Começamos esse trecho com um pouco de dúvida, pois os tracklogs do Daniel e do Benhami divergiam. Seguindo o tracklog do nosso insistente guia Daniel, acabamos dando uma volta um pouco maior, para desagrado de alguns rs, somando talvez uns 4km ao trajeto que constava no tracklog do Benhami. Mas com isso, descobrimos ter pulado a conhecida “subida da misericórdia”. Ainda assim, vencemos uma árdua subida por um longo pasto até encontrarmos novamente o traçado original (ou teria sido o nosso o original? Fica aí o questionamento).

Nessa segunda parte da travessia, já muito mais degradada, com enormes voçorocas e caminhos paralelos (provavelmente muito utilizados pelos moradores do entorno para se chegar até Visconde de Mauá), ficamos, muitas vezes, literalmente imersos na trilha, com as paredes do caminho acima das nossas cabeças. Em outros pedaços, passamos por verdadeiras pontes naturais, com um abismo verde de ambos os lados. Mais para o final, o joelho já pedia socorro, com a infinita descida em trechos acidentados. Mas foi um percurso muito agradável, garatindo sempre o encantamento da bela vista e vários intervalos de sombra.

Já próximos à Maromba, pegamos o desvio para a saída mais perto da Cachoeira do Escorrega, e nele nos deparamos com dois jumentos em nosso caminho: mãe e filho. Em um determinado momento, o filhote ficou mais para trás, logo ao nosso lado, e a mãe parecia um pouco incomodada com a separação, dado o relincho que se sucedeu. Como o sábio Benhami aconselhou, era um momento de manter a calma e abrir passagem para que mãe e filho se reunissem novamente. Com a família reunida, pudemos seguir caminho, e em poucos instantes, após passar por uma propriedade – que depois descobrimos ser o camping Cabanas da Fazenda, cuja dona nos cumprimentou e convidou para ficarmos lá da próxima vez –, chegamos, enfim, no asfalto.

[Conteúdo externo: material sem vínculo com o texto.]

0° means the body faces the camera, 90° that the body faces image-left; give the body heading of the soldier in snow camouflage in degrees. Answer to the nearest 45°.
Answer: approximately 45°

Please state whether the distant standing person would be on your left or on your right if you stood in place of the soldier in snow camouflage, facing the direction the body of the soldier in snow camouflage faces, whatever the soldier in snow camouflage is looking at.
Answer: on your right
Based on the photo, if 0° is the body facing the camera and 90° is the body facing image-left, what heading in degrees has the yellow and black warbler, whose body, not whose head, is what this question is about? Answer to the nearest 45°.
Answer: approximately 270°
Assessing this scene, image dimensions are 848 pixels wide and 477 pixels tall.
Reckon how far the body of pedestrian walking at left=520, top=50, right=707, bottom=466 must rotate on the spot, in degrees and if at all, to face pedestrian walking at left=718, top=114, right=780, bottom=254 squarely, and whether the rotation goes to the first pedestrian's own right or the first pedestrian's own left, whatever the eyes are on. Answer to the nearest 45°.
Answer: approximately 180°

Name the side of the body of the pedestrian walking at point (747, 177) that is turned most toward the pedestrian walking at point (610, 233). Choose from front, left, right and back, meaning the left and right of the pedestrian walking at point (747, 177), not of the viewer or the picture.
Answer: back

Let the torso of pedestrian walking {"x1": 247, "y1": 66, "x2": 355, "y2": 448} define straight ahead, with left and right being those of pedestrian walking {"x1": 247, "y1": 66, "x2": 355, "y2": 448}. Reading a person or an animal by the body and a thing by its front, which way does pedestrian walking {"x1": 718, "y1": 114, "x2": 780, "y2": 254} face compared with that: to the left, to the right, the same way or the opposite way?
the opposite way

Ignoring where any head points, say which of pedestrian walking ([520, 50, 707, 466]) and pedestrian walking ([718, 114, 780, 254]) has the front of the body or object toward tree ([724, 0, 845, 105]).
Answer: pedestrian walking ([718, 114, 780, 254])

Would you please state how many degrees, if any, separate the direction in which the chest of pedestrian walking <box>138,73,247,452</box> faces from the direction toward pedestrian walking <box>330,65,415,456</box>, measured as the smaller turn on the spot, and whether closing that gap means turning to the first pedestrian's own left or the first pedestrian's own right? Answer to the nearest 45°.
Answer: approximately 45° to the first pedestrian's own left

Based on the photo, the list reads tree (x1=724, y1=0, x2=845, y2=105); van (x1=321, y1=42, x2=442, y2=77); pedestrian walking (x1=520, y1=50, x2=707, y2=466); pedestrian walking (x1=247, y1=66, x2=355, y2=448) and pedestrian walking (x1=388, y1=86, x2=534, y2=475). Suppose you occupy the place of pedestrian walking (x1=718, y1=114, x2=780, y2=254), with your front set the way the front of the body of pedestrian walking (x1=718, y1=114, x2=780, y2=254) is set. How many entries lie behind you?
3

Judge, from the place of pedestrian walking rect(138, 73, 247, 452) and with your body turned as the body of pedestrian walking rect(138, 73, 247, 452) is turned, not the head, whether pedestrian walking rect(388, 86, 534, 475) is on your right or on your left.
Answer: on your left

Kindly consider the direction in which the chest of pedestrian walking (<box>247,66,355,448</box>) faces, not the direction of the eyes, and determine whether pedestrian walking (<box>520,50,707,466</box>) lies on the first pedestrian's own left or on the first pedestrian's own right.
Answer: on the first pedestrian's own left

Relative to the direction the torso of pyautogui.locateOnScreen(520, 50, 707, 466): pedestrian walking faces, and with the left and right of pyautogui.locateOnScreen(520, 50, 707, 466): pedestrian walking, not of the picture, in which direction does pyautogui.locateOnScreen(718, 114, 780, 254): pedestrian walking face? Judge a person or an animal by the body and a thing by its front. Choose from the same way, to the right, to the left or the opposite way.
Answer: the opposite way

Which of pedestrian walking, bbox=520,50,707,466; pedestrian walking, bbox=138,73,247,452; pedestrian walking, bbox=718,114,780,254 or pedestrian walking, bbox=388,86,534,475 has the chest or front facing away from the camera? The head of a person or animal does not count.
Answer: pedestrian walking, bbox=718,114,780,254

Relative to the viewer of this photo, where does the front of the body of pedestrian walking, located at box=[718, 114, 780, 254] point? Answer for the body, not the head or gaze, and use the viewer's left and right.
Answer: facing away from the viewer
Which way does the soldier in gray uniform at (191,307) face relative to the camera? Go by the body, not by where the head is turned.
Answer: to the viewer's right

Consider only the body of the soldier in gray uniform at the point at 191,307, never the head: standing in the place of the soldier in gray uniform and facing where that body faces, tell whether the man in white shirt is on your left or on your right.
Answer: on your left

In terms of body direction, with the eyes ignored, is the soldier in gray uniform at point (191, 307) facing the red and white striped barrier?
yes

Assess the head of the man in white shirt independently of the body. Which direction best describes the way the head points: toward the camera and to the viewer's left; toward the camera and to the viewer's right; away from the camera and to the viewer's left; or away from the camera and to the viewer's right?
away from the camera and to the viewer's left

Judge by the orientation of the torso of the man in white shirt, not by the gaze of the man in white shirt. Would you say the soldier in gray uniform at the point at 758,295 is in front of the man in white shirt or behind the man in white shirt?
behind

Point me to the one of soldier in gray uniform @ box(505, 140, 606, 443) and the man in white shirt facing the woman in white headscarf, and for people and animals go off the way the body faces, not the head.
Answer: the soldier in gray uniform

Missão cumprida! Depois de buscar o carro, trocamos de roupa, tomamos sorvete e compramos lembrancinhas em Maringá para levar para nossos entes queridos que ficaram a nossa espera, mandando boas energias durante esses quatro dias afortunados de excursão. Deixo aqui os meus agradecimentos aos meus parceiros de caminhada, sempre gentis e pacientes, e ao CERJ, por nos proporcionar esse tipo de aventura nas montanhas. Que venham muitas mais!